Mais l'histoire ne s'est pas arrêtée là. Comme dans le cas de Joël Legendre, un coquin aux intentions « pures » a coulé l'information, cette fois, non pas au Journal de Montréal, mais à La Presse qui s'est empressée d'en faire la Une de son journal. Le conseil d'administration mis au courant ne fait rien le matin même, mais quelques heures plus tard décide de suspendre la bâtonnière parce qu'elle aurait déconsidéré la justice en disant à La Presse que ça aurait été une perte de temps que d'aller en cour pour prouver son innocence. Il semblerait que ses agissements sont incompatibles avec la fonction de bâtonnière. De quels agissements au juste ? Des agissements qui sont présumés ne pas avoir eu lieu ? Des explications tout à fait raisonnables sur la non-divulgation de ces informations confidentielles ? Et qui peut en juger ?

À mon avis, c'est le conseil d'administration du Barreau qui déconsidère la justice par cette décision qui ne peut pas être motivée seulement par les déclarations de la bâtonnière. Il s'agit vraisemblablement d'une décision injuste pour celle qui a été élue avec 63% des voix, et d'une décision injuste pour la majorité des membres qui ont voté pour elle.

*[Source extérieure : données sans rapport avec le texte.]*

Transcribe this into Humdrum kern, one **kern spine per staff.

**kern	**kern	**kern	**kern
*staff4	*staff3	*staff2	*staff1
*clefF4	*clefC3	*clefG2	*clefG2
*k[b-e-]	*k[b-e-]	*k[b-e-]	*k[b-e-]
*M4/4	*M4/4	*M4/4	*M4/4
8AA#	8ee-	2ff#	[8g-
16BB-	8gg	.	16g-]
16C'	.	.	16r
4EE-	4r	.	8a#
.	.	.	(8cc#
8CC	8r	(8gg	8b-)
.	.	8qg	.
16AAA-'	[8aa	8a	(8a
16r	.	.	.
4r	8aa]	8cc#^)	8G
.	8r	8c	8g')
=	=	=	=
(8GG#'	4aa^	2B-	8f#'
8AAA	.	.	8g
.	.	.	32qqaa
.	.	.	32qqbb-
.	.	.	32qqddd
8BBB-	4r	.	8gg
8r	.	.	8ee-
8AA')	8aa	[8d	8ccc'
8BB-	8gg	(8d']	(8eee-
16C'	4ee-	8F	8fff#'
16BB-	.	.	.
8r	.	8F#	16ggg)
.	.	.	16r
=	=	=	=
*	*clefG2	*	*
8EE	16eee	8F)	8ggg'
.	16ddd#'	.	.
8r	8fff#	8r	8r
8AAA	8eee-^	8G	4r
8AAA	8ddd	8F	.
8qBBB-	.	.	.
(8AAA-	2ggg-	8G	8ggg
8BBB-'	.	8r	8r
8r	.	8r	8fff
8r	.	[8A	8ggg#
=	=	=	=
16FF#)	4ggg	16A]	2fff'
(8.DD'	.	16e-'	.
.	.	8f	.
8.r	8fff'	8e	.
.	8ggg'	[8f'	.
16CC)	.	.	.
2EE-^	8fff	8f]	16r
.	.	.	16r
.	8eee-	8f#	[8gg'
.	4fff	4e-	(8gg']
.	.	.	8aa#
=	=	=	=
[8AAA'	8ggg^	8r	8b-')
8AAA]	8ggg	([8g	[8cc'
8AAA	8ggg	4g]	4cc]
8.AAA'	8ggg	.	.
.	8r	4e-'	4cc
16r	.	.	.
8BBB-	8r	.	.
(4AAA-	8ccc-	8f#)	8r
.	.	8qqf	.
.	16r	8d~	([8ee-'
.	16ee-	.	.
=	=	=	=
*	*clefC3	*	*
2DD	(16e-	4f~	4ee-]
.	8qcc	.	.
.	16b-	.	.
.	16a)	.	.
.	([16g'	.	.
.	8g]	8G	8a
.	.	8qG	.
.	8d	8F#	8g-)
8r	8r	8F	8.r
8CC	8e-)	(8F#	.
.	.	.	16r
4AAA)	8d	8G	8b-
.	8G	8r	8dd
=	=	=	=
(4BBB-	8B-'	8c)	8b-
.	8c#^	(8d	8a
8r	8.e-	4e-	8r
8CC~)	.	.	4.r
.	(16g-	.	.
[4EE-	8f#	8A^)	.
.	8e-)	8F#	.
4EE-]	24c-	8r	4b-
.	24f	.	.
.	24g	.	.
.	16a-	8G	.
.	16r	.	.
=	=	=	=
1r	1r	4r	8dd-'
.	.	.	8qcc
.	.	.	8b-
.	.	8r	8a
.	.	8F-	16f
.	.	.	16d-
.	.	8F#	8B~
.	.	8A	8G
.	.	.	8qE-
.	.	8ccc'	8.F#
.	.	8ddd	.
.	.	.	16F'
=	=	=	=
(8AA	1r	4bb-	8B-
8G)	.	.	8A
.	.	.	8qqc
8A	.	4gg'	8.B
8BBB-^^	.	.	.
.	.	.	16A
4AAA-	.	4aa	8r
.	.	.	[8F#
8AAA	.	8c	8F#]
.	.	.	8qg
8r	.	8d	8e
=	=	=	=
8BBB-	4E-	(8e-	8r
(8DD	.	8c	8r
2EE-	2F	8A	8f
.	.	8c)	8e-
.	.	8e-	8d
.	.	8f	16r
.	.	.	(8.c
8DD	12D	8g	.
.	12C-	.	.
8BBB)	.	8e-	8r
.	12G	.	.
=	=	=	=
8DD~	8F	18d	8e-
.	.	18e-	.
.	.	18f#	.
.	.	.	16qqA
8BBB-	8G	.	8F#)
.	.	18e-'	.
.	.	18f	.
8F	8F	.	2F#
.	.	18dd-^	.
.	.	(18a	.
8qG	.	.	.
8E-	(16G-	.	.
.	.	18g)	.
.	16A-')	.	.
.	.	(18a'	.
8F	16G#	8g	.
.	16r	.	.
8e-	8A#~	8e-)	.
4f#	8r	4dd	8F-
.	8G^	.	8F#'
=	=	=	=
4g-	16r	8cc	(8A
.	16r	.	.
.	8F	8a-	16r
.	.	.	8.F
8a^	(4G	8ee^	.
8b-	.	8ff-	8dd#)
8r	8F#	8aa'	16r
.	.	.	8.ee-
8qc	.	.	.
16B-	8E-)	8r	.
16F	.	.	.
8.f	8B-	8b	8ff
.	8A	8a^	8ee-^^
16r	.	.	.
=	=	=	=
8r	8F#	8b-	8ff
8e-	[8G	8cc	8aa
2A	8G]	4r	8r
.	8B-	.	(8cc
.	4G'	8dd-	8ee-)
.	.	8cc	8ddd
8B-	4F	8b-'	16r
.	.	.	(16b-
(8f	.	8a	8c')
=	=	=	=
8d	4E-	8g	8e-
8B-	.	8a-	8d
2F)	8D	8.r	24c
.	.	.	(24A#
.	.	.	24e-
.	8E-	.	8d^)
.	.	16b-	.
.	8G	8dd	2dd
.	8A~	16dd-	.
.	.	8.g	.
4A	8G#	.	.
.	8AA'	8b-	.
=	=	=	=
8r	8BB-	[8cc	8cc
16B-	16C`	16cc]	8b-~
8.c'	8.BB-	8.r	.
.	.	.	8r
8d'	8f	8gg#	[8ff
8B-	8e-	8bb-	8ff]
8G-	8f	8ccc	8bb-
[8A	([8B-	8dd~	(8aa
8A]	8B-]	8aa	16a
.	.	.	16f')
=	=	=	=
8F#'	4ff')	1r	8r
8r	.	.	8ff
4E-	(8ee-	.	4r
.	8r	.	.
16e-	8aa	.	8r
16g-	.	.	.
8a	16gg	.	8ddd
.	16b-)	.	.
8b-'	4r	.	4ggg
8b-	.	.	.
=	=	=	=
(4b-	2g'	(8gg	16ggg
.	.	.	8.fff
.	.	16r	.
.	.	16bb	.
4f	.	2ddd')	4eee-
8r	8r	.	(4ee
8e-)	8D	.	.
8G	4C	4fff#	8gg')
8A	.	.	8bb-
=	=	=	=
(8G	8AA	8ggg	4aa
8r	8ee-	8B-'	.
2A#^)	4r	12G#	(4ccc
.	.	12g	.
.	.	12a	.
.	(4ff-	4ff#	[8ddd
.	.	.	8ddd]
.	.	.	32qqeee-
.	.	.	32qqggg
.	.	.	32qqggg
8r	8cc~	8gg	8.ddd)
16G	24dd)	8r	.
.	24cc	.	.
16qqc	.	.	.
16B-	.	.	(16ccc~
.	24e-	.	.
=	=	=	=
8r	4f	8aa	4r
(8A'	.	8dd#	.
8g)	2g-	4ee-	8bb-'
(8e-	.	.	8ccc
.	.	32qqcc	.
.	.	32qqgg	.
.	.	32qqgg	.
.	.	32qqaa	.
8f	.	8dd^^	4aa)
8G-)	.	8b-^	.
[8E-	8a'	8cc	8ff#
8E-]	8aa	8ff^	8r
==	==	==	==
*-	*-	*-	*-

La frilosité du monde juridique par rapport aux médias ne date pas d'hier et les médias eux, se gardent toujours une petite gêne de commenter ce que font les juristes. D'un côté, on a peur de projeter une image négative et de l'autre, on a peur des représailles si jamais on avait le malheur de se tromper dans nos commentaires ou reportages.

Ce qui est spectaculaire dans ce cas-ci, c'est que la bourde du conseil d'administration est si évidente que l'image projetée par le Barreau n'a pas été salie par sa digne représentante la bâtonnière, mais bien par ceux qui ont coulé de l'information confidentielle, qui l'accusent de nuire à l'image du Barreau et qui désirent l'éjecter sans un processus légitime et démocratique. Et pour une fois, qu'on soit commentateur ou journaliste, le topo ne peut pas être plus simple à faire.